While interpreters execute code on-the-fly, compilers take a different approach: translate everything to machine code before running anything. This [[AOT]] (Ahead-Of-Time) compilation pays an upfront cost - compilation takes time - but the resulting program runs at full native speed with no interpretation overhead.
Compilation is one of the most sophisticated automated transformations in computing. A compiler must understand your code deeply enough to preserve its meaning while restructuring it dramatically for performance. Modern optimizing compilers can produce code that's faster than what most humans could write by hand.
The three phases of compilation
Modern compilers are organized into three major phases, each handling different concerns:
Compiler Pipeline
int main() {
int x = 5;
return x * 2;
}Human-readable program written by developer
- • Written in high-level language (C, Rust, etc.)
- • Human-readable syntax
- • Contains variables, functions, control flow
Frontend: understanding the source
The frontend handles everything language-specific: lexing, parsing, semantic analysis. It transforms human-readable source code into an intermediate representation that captures the program's meaning without language-specific syntax.
A key insight: the frontend is where language design lives. Want to add a new language feature? Modify the frontend. The rest of the compiler doesn't care whether the IR came from C, Rust, Swift, or a new language you invented. This separation is why LLVM can support dozens of languages.
Middle end: optimization
The middle end transforms IR to make it faster, smaller, or both. This is where the magic happens - turning naive code into highly efficient code. These transformations are called [[optimization pass]]es, and modern compilers apply dozens of them in carefully ordered sequences.

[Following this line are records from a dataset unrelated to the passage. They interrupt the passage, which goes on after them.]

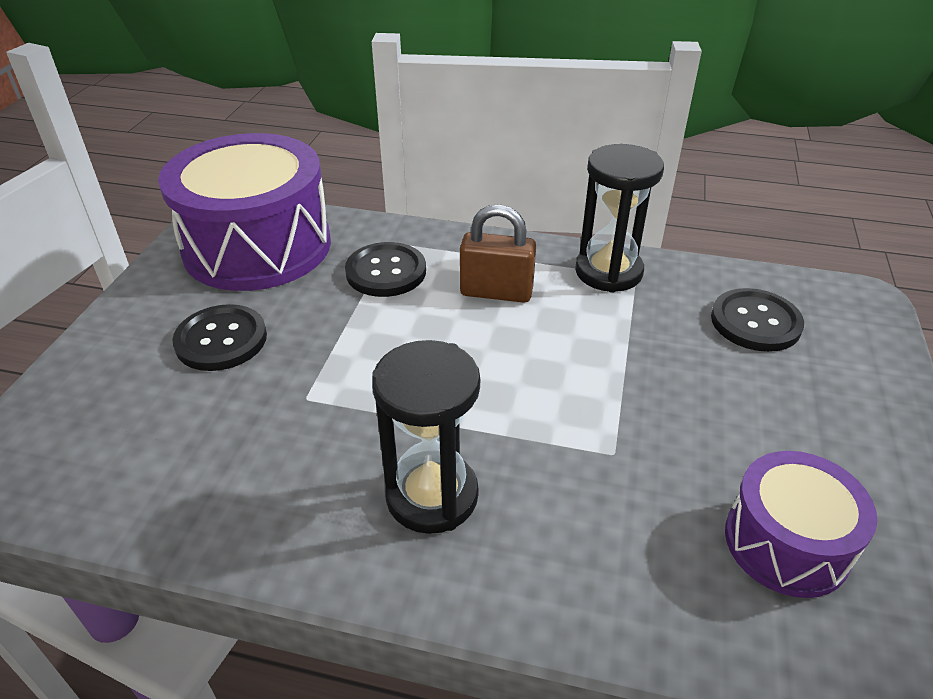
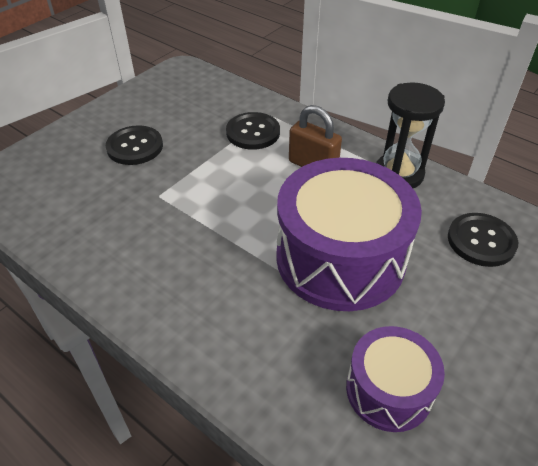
camera: 25 degrees right, 5 degrees up
purple drum [158,133,331,291] -> purple drum moved to [276,158,422,311]
black hourglass [372,340,480,534] -> none

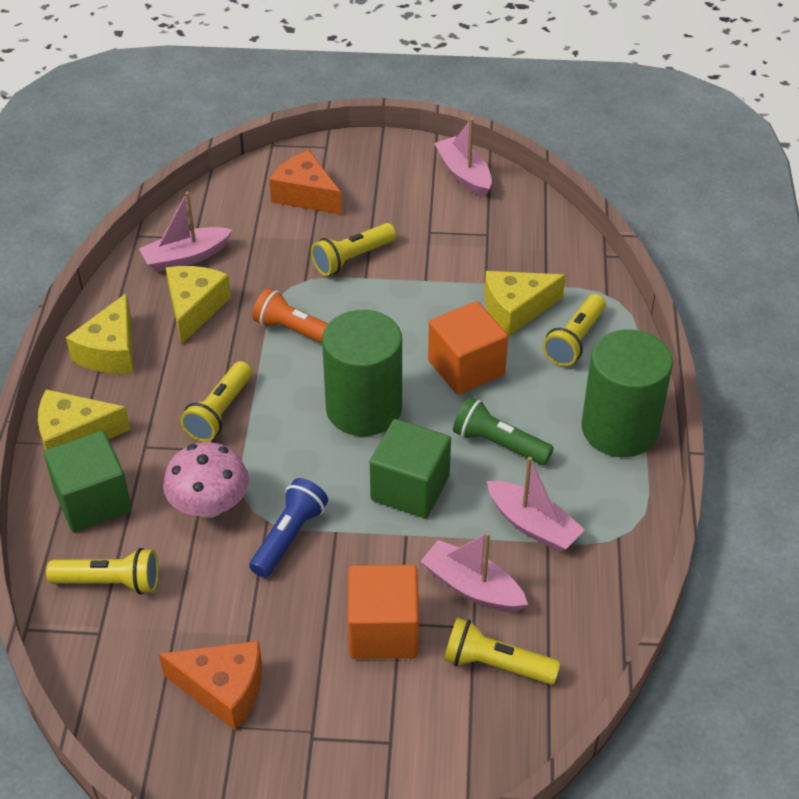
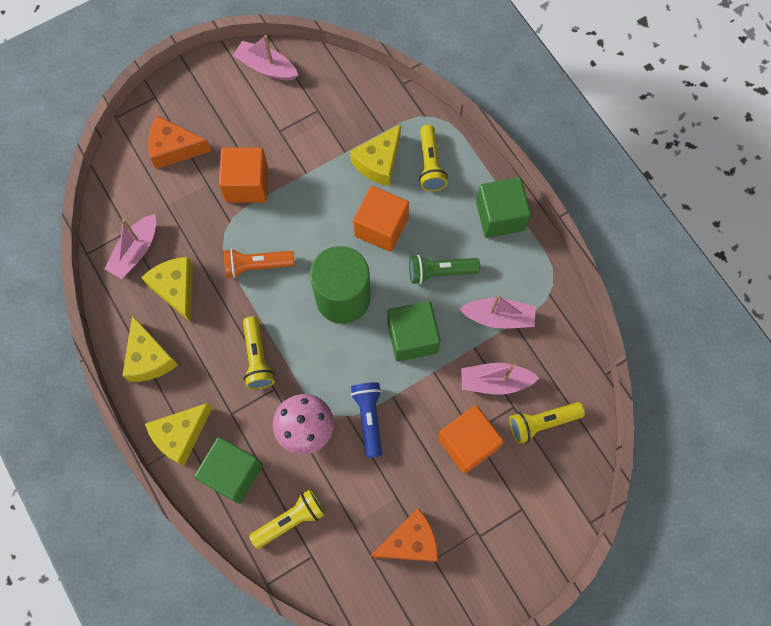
camera: 35 degrees left, 25 degrees up
yellow flashlight [311,223,396,276] -> orange cube [219,147,268,203]
green cylinder [582,329,673,457] -> green cube [476,177,531,238]

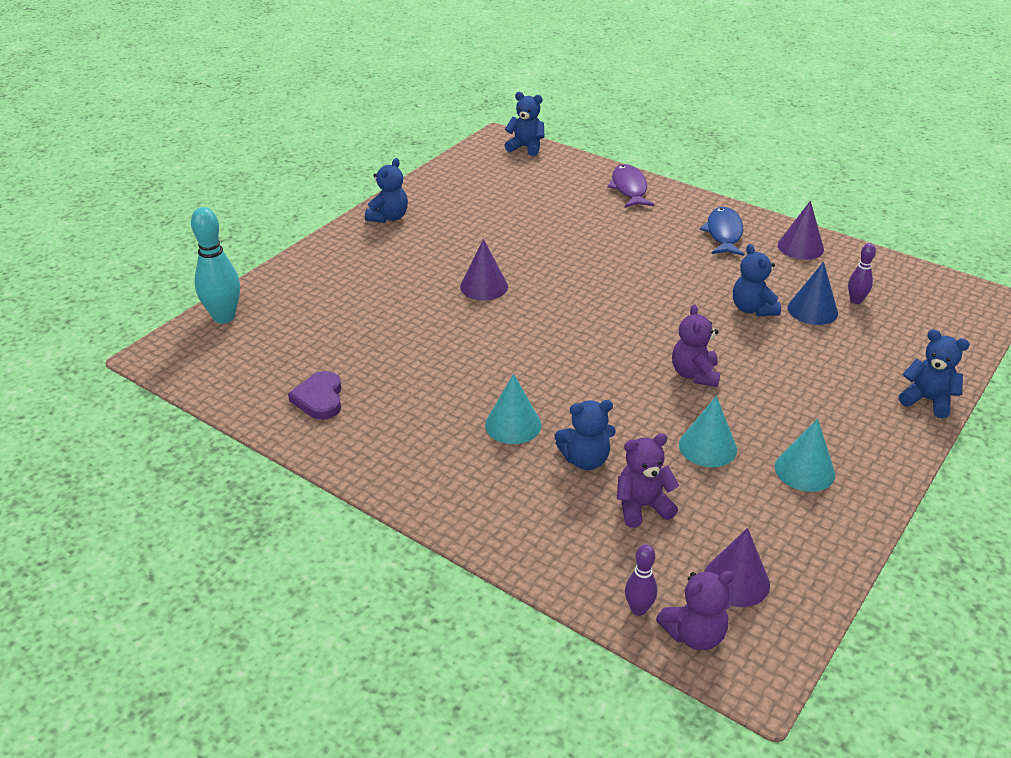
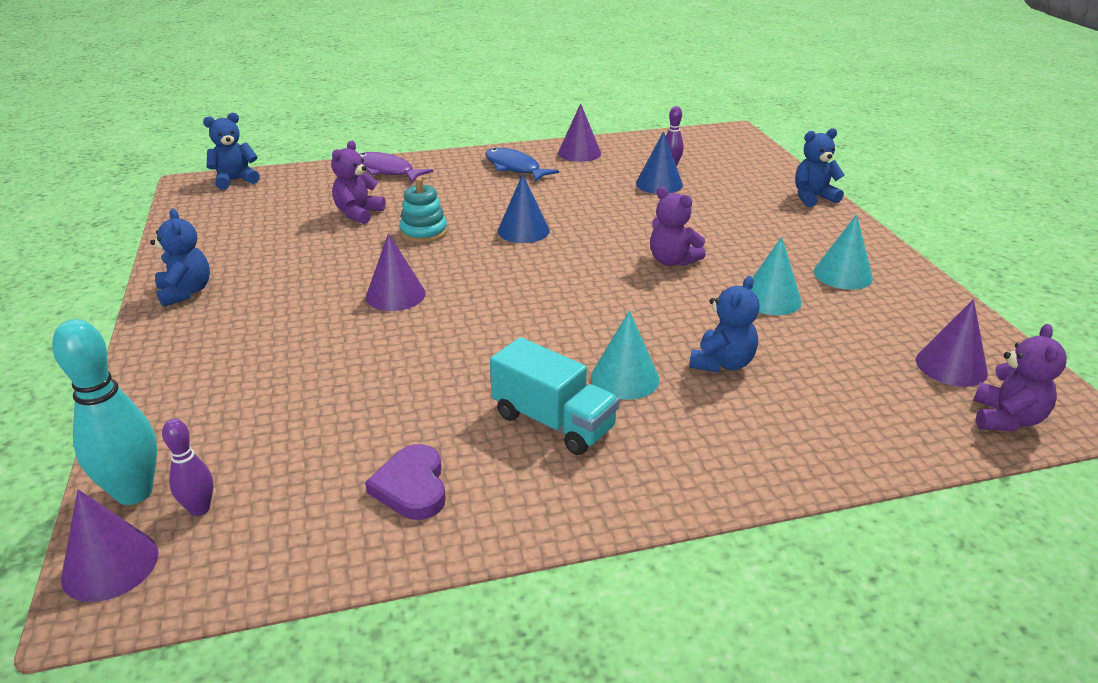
camera: 50 degrees left, 5 degrees down
purple heart [288,371,341,420] -> purple heart turned 45 degrees clockwise [365,444,446,520]
purple teddy bear [617,433,679,528] -> purple teddy bear moved to [331,141,386,224]
purple bowling pin [625,544,657,616] -> purple bowling pin moved to [162,419,213,516]
blue teddy bear [733,244,781,316] -> none
none -> purple cone [61,489,159,602]
none -> turquoise stacking toy [399,178,448,243]
none -> turquoise truck [490,337,619,455]
none -> blue cone [498,174,550,243]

Crucially, optimizations operate on IR, not source code or machine code. This means the same optimization benefits every language that compiles to that IR, and every target architecture benefits from the same analysis.
Backend: generating machine code
The backend transforms IR into machine code for a specific architecture. Want to target ARM instead of x86? Swap the backend. Want to compile to WebAssembly for browsers? Add a WebAssembly backend. The frontend and middle end stay the same.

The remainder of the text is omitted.